AdaptPrompt: Parameter-Efficient Adaptation of VLMs for Generalizable Deepfake Detection

Authors: Yichen Jiang, Mohammed Talha Alam, Sohail Ahmed Khan, Duc-Tien Dang-Nguyen, Fakhri Karray

Published: 2025-12-19 16:06:03+00:00

Comment: Under Review

AI Summary

This paper tackles the challenge of generalizable deepfake detection by adapting large vision-language models (VLMs) like CLIP. It introduces AdaptPrompt, a parameter-efficient framework that uses visual adapters and textual prompt tuning, along with an architectural pruning insight, to capture subtle generative artifacts. The study also proposes Diff-Gen, a novel diffusion-generated dataset, and achieves state-of-the-art generalization across diverse synthetic content.

Abstract

Recent advances in image generation have led to the widespread availability of highly realistic synthetic media, increasing the difficulty of reliable deepfake detection. A key challenge is generalization, as detectors trained on a narrow class of generators often fail when confronted with unseen models. In this work, we address the pressing need for generalizable detection by leveraging large vision-language models, specifically CLIP, to identify synthetic content across diverse generative techniques. First, we introduce Diff-Gen, a large-scale benchmark dataset comprising 100k diffusion-generated fakes that capture broad spectral artifacts unlike traditional GAN datasets. Models trained on Diff-Gen demonstrate stronger cross-domain generalization, particularly on previously unseen image generators. Second, we propose AdaptPrompt, a parameter-efficient transfer learning framework that jointly learns task-specific textual prompts and visual adapters while keeping the CLIP backbone frozen. We further show via layer ablation that pruning the final transformer block of the vision encoder enhances the retention of high-frequency generative artifacts, significantly boosting detection accuracy. Our evaluation spans 25 challenging test sets, covering synthetic content generated by GANs, diffusion models, and commercial tools, establishing a new state-of-the-art in both standard and cross-domain scenarios.

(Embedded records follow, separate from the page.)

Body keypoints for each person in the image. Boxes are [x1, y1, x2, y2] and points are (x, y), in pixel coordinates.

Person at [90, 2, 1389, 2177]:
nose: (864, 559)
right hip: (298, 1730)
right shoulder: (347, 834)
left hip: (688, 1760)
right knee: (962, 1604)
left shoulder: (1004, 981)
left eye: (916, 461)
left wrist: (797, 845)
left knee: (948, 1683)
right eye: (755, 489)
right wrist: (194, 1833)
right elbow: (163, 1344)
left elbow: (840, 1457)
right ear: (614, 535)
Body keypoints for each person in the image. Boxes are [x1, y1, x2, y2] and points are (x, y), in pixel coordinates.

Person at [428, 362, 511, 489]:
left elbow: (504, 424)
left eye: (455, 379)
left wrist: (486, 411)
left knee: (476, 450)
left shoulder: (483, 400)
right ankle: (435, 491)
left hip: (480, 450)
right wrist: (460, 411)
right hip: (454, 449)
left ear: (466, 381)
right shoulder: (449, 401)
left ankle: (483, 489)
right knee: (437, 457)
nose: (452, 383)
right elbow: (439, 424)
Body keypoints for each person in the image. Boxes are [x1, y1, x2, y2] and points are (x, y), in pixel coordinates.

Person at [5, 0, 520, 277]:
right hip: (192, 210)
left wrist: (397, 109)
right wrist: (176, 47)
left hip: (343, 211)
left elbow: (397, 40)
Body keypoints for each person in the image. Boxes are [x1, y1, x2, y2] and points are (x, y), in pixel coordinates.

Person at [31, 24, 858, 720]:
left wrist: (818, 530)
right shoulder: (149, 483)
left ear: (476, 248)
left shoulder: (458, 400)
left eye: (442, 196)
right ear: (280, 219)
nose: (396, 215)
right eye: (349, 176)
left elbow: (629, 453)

We further demonstrate the framework's versatility through few-shot generalization (using as few as 320 images) and source attribution, enabling the precise identification of generator architectures in closed-set settings.


Key findings
AdaptPrompt achieved state-of-the-art generalization across 25 diverse deepfake datasets, outperforming baselines on unseen diffusion and commercial models while maintaining performance on GANs. Architectural pruning of CLIP's vision encoder significantly boosted accuracy by retaining high-frequency generative artifacts. The framework also demonstrated strong robustness to post-processing, effective few-shot learning, and high accuracy in source attribution.
Approach
The authors address generalizable deepfake detection by leveraging pre-trained CLIP. They introduce AdaptPrompt, a parameter-efficient framework that combines lightweight visual adapters and learnable textual prompts for fine-tuning CLIP while keeping its backbone frozen. A key insight is pruning the final transformer block of CLIP's vision encoder, which enhances the retention of high-frequency generative artifacts for improved detection.
Datasets
Diff-Gen, ProGAN, LSUN, ImageNet, COCO, CelebA, LAION, YouTube, BigGAN, CycleGAN, EG3D, GauGAN, StarGAN, StyleGAN, StyleGAN-2, StyleGAN-3, Taming-T, Glide, Guided, LDM, Stable Diffusion, SDXL, MidJourney-V5, Adobe Firefly, DALL-E 3, DALL-E(mini), Deepfakes (FF++), FaceSwap (FF++).
Model(s)
UNKNOWN
Author countries
Canada, UAE, Norway